### Work to be completed
From the data below, repeat exactly the lines from the line with "X-17145000Y1905000D03*" to the line with "X-2810000Y36624000D03*", both included.

Hardware project source files
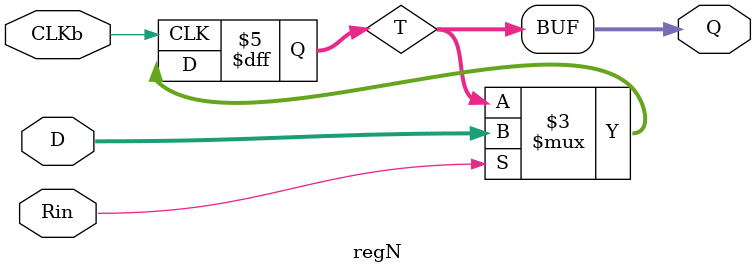
<source format=sv>
module regN#(
	parameter N = 8 //variable width register
)
(
	input logic [N-1:0] D,
	input logic CLKb, Rin,
	output logic [N-1:0] Q
);

logic [N-1:0] T;
	
	//negedge register with synchronous active-high enable
	always_ff@(negedge CLKb)
	begin
		if(Rin)
			T <= D;
		else
			T <= T;			
	end
	
assign Q = T;
endmodule 
</source>
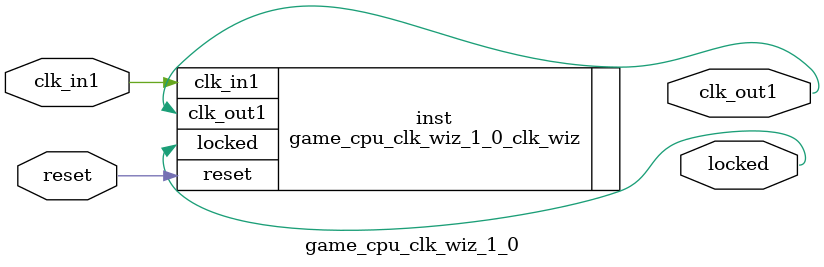
<source format=v>


`timescale 1ps/1ps

(* CORE_GENERATION_INFO = "game_cpu_clk_wiz_1_0,clk_wiz_v6_0_6_0_0,{component_name=game_cpu_clk_wiz_1_0,use_phase_alignment=true,use_min_o_jitter=false,use_max_i_jitter=false,use_dyn_phase_shift=false,use_inclk_switchover=false,use_dyn_reconfig=false,enable_axi=0,feedback_source=FDBK_AUTO,PRIMITIVE=MMCM,num_out_clk=1,clkin1_period=10.000,clkin2_period=10.000,use_power_down=false,use_reset=true,use_locked=true,use_inclk_stopped=false,feedback_type=SINGLE,CLOCK_MGR_TYPE=NA,manual_override=false}" *)

module game_cpu_clk_wiz_1_0 
 (
  // Clock out ports
  output        clk_out1,
  // Status and control signals
  input         reset,
  output        locked,
 // Clock in ports
  input         clk_in1
 );

  game_cpu_clk_wiz_1_0_clk_wiz inst
  (
  // Clock out ports  
  .clk_out1(clk_out1),
  // Status and control signals               
  .reset(reset), 
  .locked(locked),
 // Clock in ports
  .clk_in1(clk_in1)
  );

endmodule

</source>
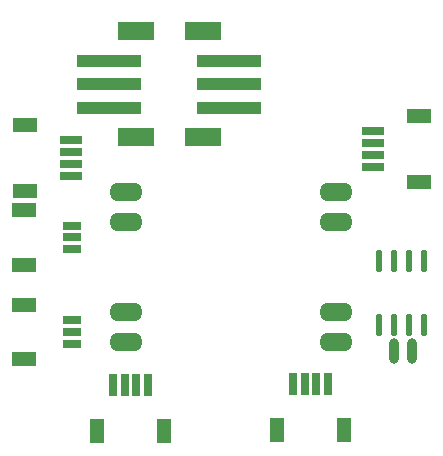
<source format=gbp>
G04 Layer: BottomPasteMaskLayer*
G04 EasyEDA v6.5.40, 2024-02-08 20:30:12*
G04 8a8f0ff451d84adea016c743fcc8db9f,2e16165ee3bb4678bfb3015e44e098b9,10*
G04 Gerber Generator version 0.2*
G04 Scale: 100 percent, Rotated: No, Reflected: No *
G04 Dimensions in millimeters *
G04 leading zeros omitted , absolute positions ,4 integer and 5 decimal *
%FSLAX45Y45*%
%MOMM*%

%AMMACRO1*21,1,$1,$2,0,0,$3*%
%ADD10MACRO1,1X5.5001X90.0000*%
%ADD11MACRO1,1.5999X3X90.0000*%
%ADD12MACRO1,1X5.5001X-90.0000*%
%ADD13MACRO1,1.5999X3X-90.0000*%
%ADD14MACRO1,1.1999X2X90.0000*%
%ADD15MACRO1,0.5999X1.6002X90.0000*%
%ADD16MACRO1,0.7X1.7998X90.0000*%
%ADD17MACRO1,0.7X1.7998X-90.0000*%
%ADD18MACRO1,1.1999X2X-90.0000*%
%ADD19MACRO1,0.7X1.7998X0.0000*%
%ADD20MACRO1,1.1999X2X0.0000*%
%ADD21O,0.7999984X2.1999956000000003*%
%ADD22O,0.5684012X1.950212*%
%ADD23O,2.7999944X1.5999968*%

%LPD*%
D10*
G01*
X1879600Y3073387D03*
G01*
X1879600Y3273386D03*
G01*
X1879600Y2873387D03*
D11*
G01*
X1654594Y3523399D03*
G01*
X1654594Y2623400D03*
D12*
G01*
X863600Y3073387D03*
G01*
X863600Y2873387D03*
G01*
X863600Y3273386D03*
D13*
G01*
X1088605Y2623400D03*
G01*
X1088605Y3523399D03*
D14*
G01*
X142900Y1548002D03*
G01*
X142900Y2007997D03*
D15*
G01*
X542899Y1877999D03*
G01*
X542899Y1778000D03*
G01*
X542899Y1678000D03*
D16*
G01*
X537895Y2301087D03*
G01*
X537895Y2401087D03*
G01*
X537895Y2501087D03*
D14*
G01*
X147904Y2731109D03*
G01*
X147904Y2171090D03*
D16*
G01*
X537895Y2601086D03*
D17*
G01*
X3094304Y2677312D03*
G01*
X3094304Y2577312D03*
G01*
X3094304Y2477312D03*
D18*
G01*
X3484295Y2247290D03*
G01*
X3484295Y2807309D03*
D17*
G01*
X3094304Y2377313D03*
D19*
G01*
X1191412Y525195D03*
G01*
X1091412Y525195D03*
G01*
X991412Y525195D03*
D20*
G01*
X761390Y135204D03*
G01*
X1321409Y135204D03*
D19*
G01*
X891413Y525195D03*
G01*
X2715412Y537895D03*
G01*
X2615412Y537895D03*
G01*
X2515412Y537895D03*
D20*
G01*
X2285390Y147904D03*
G01*
X2845409Y147904D03*
D19*
G01*
X2415412Y537895D03*
D21*
G01*
X3276600Y812800D03*
G01*
X3426612Y812800D03*
D22*
G01*
X3149600Y1578610D03*
G01*
X3276600Y1578610D03*
G01*
X3403600Y1578610D03*
G01*
X3530600Y1578610D03*
G01*
X3149600Y1037589D03*
G01*
X3276600Y1037589D03*
G01*
X3403600Y1037589D03*
G01*
X3530600Y1037589D03*
D14*
G01*
X142900Y747902D03*
G01*
X142900Y1207897D03*
D15*
G01*
X542899Y1077899D03*
G01*
X542899Y977900D03*
G01*
X542899Y877900D03*
D23*
G01*
X2781300Y889000D03*
G01*
X2781300Y1143000D03*
G01*
X2781300Y1905000D03*
G01*
X2781300Y2159000D03*
G01*
X1003300Y2159000D03*
G01*
X1003300Y1905000D03*
G01*
X1003300Y1143000D03*
G01*
X1003300Y889000D03*
M02*

</source>
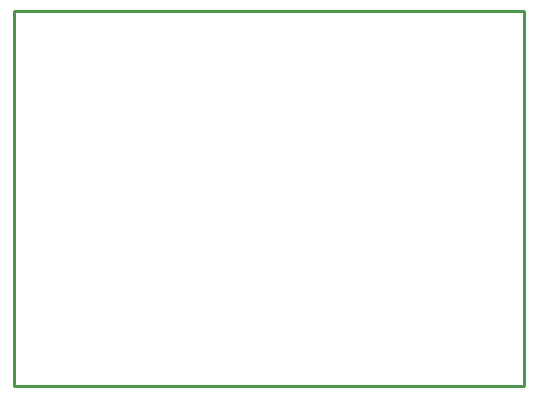
<source format=gbr>
G04 EAGLE Gerber RS-274X export*
G75*
%MOMM*%
%FSLAX34Y34*%
%LPD*%
%IN*%
%IPPOS*%
%AMOC8*
5,1,8,0,0,1.08239X$1,22.5*%
G01*
G04 Define Apertures*
%ADD10C,0.254000*%
D10*
X0Y0D02*
X431800Y0D01*
X431800Y317500D01*
X0Y317500D01*
X0Y0D01*
M02*

</source>
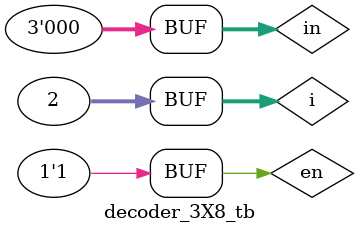
<source format=v>
module decoder_5X32(d, en, in);
    output [31:0] d;
    input en;
    input [4:0] in;

    wire [3:0] sub_en;
    decoder_2X4 m1(sub_en, 1'b1, in[4:3]);


endmodule

module decoder_3X8(d, en, in);
    output [7:0] d;
    input en;
    input [2:0] in;

    wire not_en, not_a, not_b, not_c;
    // Inverted signals
    not (not_en, en);
    not (not_a, in[2]);
    not (not_b, in[1]);
    not (not_c, in[0]);
    // a = in[2], b = in[1], c = in[0]
    nor (d[0], not_en, in[2], in[1], in[0]);
    nor (d[1], not_en, in[2], in[1], not_c);
    nor (d[2], not_en, in[2], not_b, in[0]);
    nor (d[3], not_en, in[2], not_b, not_c);


    nor (d[4], not_en, not_a, in[1], in[0]);
    nor (d[5], not_en, not_a, in[1], not_c);
    nor (d[6], not_en, not_a, not_b, in[0]);
    nor (d[7], not_en, not_a, not_b, not_c);
endmodule


module decoder_2X4(d, en, in);
    output [3:0] d;
    input en;
    input [1:0] in;

    wire not_en, not_a, not_b;
    // Inverted signals
    not (not_en, en);
    not (not_a, in[1]);
    not (not_b, in[0]);
    // a = in[1], b = in[0]
    nor (d[0], not_en, in[1], in[0]);
    nor (d[1], not_en, in[1], not_b);
    nor (d[2], not_en, not_a, in[0]);
    nor (d[3], not_en, not_a, not_b);
endmodule

module decoder_3X8_tb;
    reg [2:0] in;
    reg en;
    wire [7:0] f;
    integer i;
    
    //Instantiate UUT
    decoder_3X8 UUT(f, en, in);

    //stimulus block
    initial
        for (i = 0; i < 2; i = i + 1) begin
            en = i;
            begin
                in = 2'b00;
                repeat(8) #10 in = in + 1'b1;
            end
        end
    initial $monitor("en = %b, in = %b, output = %b", en, in, f);
endmodule

/*
module decoder_2X4_tb;
    reg [1:0] in;
    reg en;
    wire [3:0] f;
    integer i;
    
    //Instantiate UUT
    decoder_2X4 UUT(f, en, in);

    //stimulus block
    initial
        for (i = 0; i < 2; i = i + 1) begin
            en = i;
            begin
                in = 2'b00;
                repeat(4) #10 in = in + 1'b1;
            end
        end
    initial $monitor("en = %b, in = %b, output = %b", en, in, f);
endmodule
*/
</source>
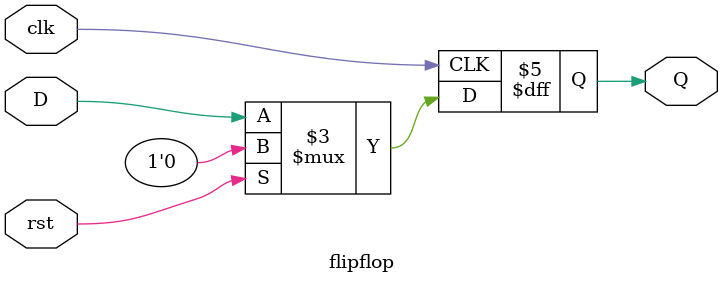
<source format=v>
`timescale 1ns / 1ps
module flipflop(
    input clk,
    input rst,
    input D,
    output reg Q
    );
always @ ( posedge clk )
	begin
	if (rst) 
		Q<=1'b0;
	else
		Q<=D;
	end
endmodule

</source>
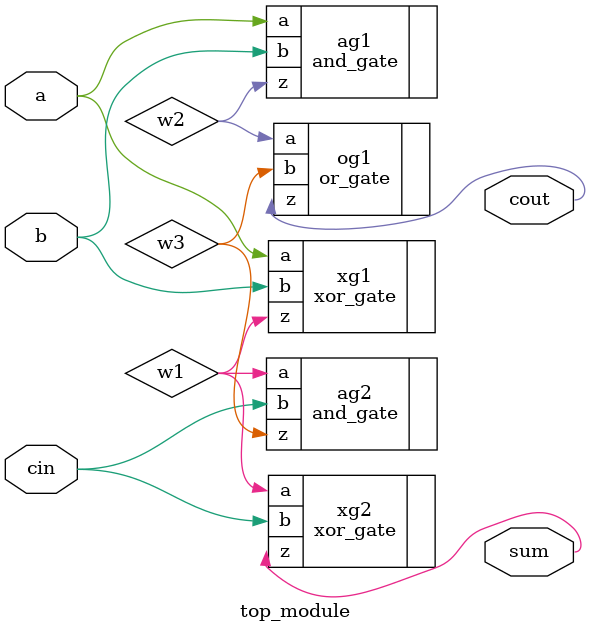
<source format=sv>
module top_module (
  input a,
  input b,
  input cin,
  output cout,
  output sum
);

  wire w1, w2, w3; // Intermediate wires
  
  // Generate the sum and individual carry-out bits
  
  xor_gate xg1(.a(a), .b(b), .z(w1));     // XOR gate for a and b
  xor_gate xg2(.a(w1), .b(cin), .z(sum)); // XOR gate for the previous result and cin
  
  and_gate ag1(.a(a), .b(b), .z(w2));     // AND gate for a and b
  and_gate ag2(.a(w1), .b(cin), .z(w3));  // AND gate for the previous result and cin
 
  or_gate og1(.a(w2), .b(w3), .z(cout));   // OR gate for the carry-out bits

endmodule

</source>
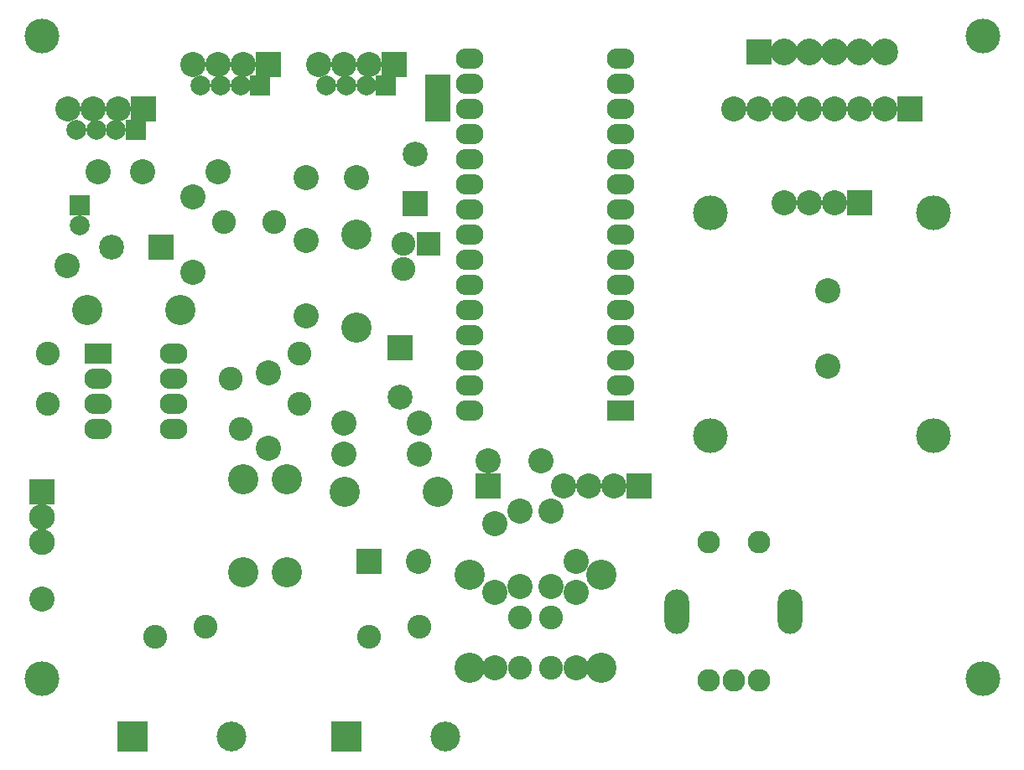
<source format=gbs>
G04 #@! TF.FileFunction,Soldermask,Bot*
%FSLAX46Y46*%
G04 Gerber Fmt 4.6, Leading zero omitted, Abs format (unit mm)*
G04 Created by KiCad (PCBNEW 4.0.4-stable) date 04/14/17 15:57:30*
%MOMM*%
%LPD*%
G01*
G04 APERTURE LIST*
%ADD10C,0.150000*%
%ADD11R,2.540000X2.540000*%
%ADD12C,2.540000*%
%ADD13C,3.508000*%
%ADD14C,2.413000*%
%ADD15R,2.794000X2.082800*%
%ADD16O,2.794000X2.082800*%
%ADD17R,2.008000X2.008000*%
%ADD18C,2.008000*%
%ADD19C,3.048000*%
%ADD20C,2.286000*%
%ADD21O,2.506980X4.508500*%
%ADD22R,2.608580X2.608580*%
%ADD23C,2.707640*%
%ADD24C,2.608580*%
%ADD25R,2.413000X2.413000*%
%ADD26R,3.007360X3.007360*%
%ADD27C,3.007360*%
%ADD28R,2.508000X2.508000*%
%ADD29C,2.508000*%
G04 APERTURE END LIST*
D10*
D11*
X59690000Y24765000D03*
D12*
X57150000Y24765000D03*
X54610000Y24765000D03*
X52070000Y24765000D03*
D13*
X67130000Y23785000D03*
X67130000Y1285000D03*
X44630000Y1285000D03*
X44630000Y23785000D03*
X72138000Y-23332000D03*
D14*
X25400000Y-17145000D03*
X25400000Y-22225000D03*
X-11430000Y-19050000D03*
X-6330000Y-18050000D03*
D15*
X-17145000Y9525000D03*
D16*
X-17145000Y6985000D03*
X-17145000Y4445000D03*
X-17145000Y1905000D03*
X-9525000Y1905000D03*
X-9525000Y4445000D03*
X-9525000Y6985000D03*
X-9525000Y9525000D03*
D11*
X64790000Y34290000D03*
D12*
X62250000Y34290000D03*
X59710000Y34290000D03*
X57170000Y34290000D03*
X54630000Y34290000D03*
X52090000Y34290000D03*
X49550000Y34290000D03*
X47010000Y34290000D03*
X29845000Y-3810000D03*
X32385000Y-3810000D03*
X34925000Y-3810000D03*
D11*
X37465000Y-3810000D03*
X-12573000Y34290000D03*
D12*
X-15113000Y34290000D03*
X-17653000Y34290000D03*
X-20193000Y34290000D03*
D17*
X-13383000Y32179000D03*
D18*
X-15383000Y32179000D03*
X-17383000Y32179000D03*
X-19383000Y32179000D03*
D11*
X12700000Y38735000D03*
D12*
X10160000Y38735000D03*
X7620000Y38735000D03*
X5080000Y38735000D03*
D17*
X11890000Y36624000D03*
D18*
X9890000Y36624000D03*
X7890000Y36624000D03*
X5890000Y36624000D03*
D11*
X0Y38735000D03*
D12*
X-2540000Y38735000D03*
X-5080000Y38735000D03*
X-7620000Y38735000D03*
D17*
X-810000Y36624000D03*
D18*
X-2810000Y36624000D03*
X-4810000Y36624000D03*
X-6810000Y36624000D03*
D14*
X28575000Y-17145000D03*
X28575000Y-22225000D03*
X-22225000Y9525000D03*
X-22225000Y4445000D03*
X3175000Y9525000D03*
X3175000Y4445000D03*
X-4445000Y22860000D03*
X635000Y22860000D03*
D19*
X33655000Y-22225000D03*
X33655000Y-12827000D03*
X20320000Y-22225000D03*
X20320000Y-12827000D03*
X1905000Y-3175000D03*
X1905000Y-12573000D03*
X-2540000Y-3175000D03*
X-2540000Y-12573000D03*
X-8890000Y13970000D03*
X-18288000Y13970000D03*
D12*
X22225000Y-1270000D03*
D11*
X22225000Y-3810000D03*
D19*
X17145000Y-4445000D03*
X7747000Y-4445000D03*
X8890000Y21590000D03*
X8890000Y12192000D03*
D20*
X44450000Y-23495000D03*
X49530000Y-23495000D03*
X46990000Y-23495000D03*
X44450000Y-9525000D03*
X49530000Y-9525000D03*
D21*
X52705000Y-16510000D03*
X41275000Y-16510000D03*
D14*
X-3810000Y6985000D03*
X-2810000Y1885000D03*
D12*
X3810000Y27305000D03*
X8890000Y27305000D03*
D11*
X17145000Y34290000D03*
X17145000Y36449000D03*
D22*
X49530000Y40005000D03*
D23*
X52070000Y40005000D03*
X54610000Y40005000D03*
X57150000Y40005000D03*
X59690000Y40005000D03*
X62230000Y40005000D03*
D24*
X-22860000Y-9525000D03*
X-22860000Y-6985000D03*
D22*
X-22860000Y-4445000D03*
D12*
X28575000Y-6350000D03*
X28575000Y-13970000D03*
X31115000Y-14605000D03*
X31115000Y-22225000D03*
X25400000Y-6350000D03*
X25400000Y-13970000D03*
X22860000Y-14605000D03*
X22860000Y-22225000D03*
X56515000Y15875000D03*
X56515000Y8255000D03*
X0Y0D03*
X0Y7620000D03*
X15240000Y-635000D03*
X7620000Y-635000D03*
X7620000Y2540000D03*
X15240000Y2540000D03*
X3810000Y20955000D03*
X3810000Y13335000D03*
X-5080000Y27940000D03*
X-12700000Y27940000D03*
D25*
X16192500Y20637500D03*
D14*
X13652500Y20637500D03*
X13652500Y18097500D03*
X10160000Y-19050000D03*
X15260000Y-18050000D03*
D15*
X35560000Y3810000D03*
D16*
X35560000Y6350000D03*
X35560000Y8890000D03*
X35560000Y11430000D03*
X35560000Y13970000D03*
X35560000Y16510000D03*
X35560000Y19050000D03*
X35560000Y21590000D03*
X35560000Y24130000D03*
X35560000Y26670000D03*
X35560000Y29210000D03*
X35560000Y31750000D03*
X35560000Y34290000D03*
X35560000Y36830000D03*
X35560000Y39370000D03*
X20320000Y39370000D03*
X20320000Y36830000D03*
X20320000Y34290000D03*
X20320000Y31750000D03*
X20320000Y29210000D03*
X20320000Y26670000D03*
X20320000Y24130000D03*
X20320000Y21590000D03*
X20320000Y19050000D03*
X20320000Y16510000D03*
X20320000Y13970000D03*
X20320000Y11430000D03*
X20320000Y8890000D03*
X20320000Y6350000D03*
X20320000Y3810000D03*
D12*
X-7620000Y17780000D03*
X-7620000Y25400000D03*
X31115000Y-11430000D03*
X22860000Y-7620000D03*
X-22860000Y-15240000D03*
X-20320000Y18415000D03*
X27559000Y-1270000D03*
X-17145000Y27940000D03*
D26*
X-13730000Y-29180000D03*
D27*
X-3730000Y-29180000D03*
D26*
X7860000Y-29180000D03*
D27*
X17860000Y-29180000D03*
D11*
X10200000Y-11430000D03*
D12*
X15200000Y-11430000D03*
D28*
X-10835000Y20320000D03*
D29*
X-15835000Y20320000D03*
D17*
X-19050000Y24495000D03*
D18*
X-19050000Y22495000D03*
D28*
X13335000Y10120000D03*
D29*
X13335000Y5120000D03*
D28*
X14859000Y24678000D03*
D29*
X14859000Y29678000D03*
D13*
X72138000Y41668000D03*
X-22862000Y41668000D03*
X-22862000Y-23332000D03*
M02*

</source>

### Exercise solution
X-17145000Y1905000D03*
X-9525000Y1905000D03*
X-9525000Y4445000D03*
X-9525000Y6985000D03*
X-9525000Y9525000D03*
D11*
X64790000Y34290000D03*
D12*
X62250000Y34290000D03*
X59710000Y34290000D03*
X57170000Y34290000D03*
X54630000Y34290000D03*
X52090000Y34290000D03*
X49550000Y34290000D03*
X47010000Y34290000D03*
X29845000Y-3810000D03*
X32385000Y-3810000D03*
X34925000Y-3810000D03*
D11*
X37465000Y-3810000D03*
X-12573000Y34290000D03*
D12*
X-15113000Y34290000D03*
X-17653000Y34290000D03*
X-20193000Y34290000D03*
D17*
X-13383000Y32179000D03*
D18*
X-15383000Y32179000D03*
X-17383000Y32179000D03*
X-19383000Y32179000D03*
D11*
X12700000Y38735000D03*
D12*
X10160000Y38735000D03*
X7620000Y38735000D03*
X5080000Y38735000D03*
D17*
X11890000Y36624000D03*
D18*
X9890000Y36624000D03*
X7890000Y36624000D03*
X5890000Y36624000D03*
D11*
X0Y38735000D03*
D12*
X-2540000Y38735000D03*
X-5080000Y38735000D03*
X-7620000Y38735000D03*
D17*
X-810000Y36624000D03*
D18*
X-2810000Y36624000D03*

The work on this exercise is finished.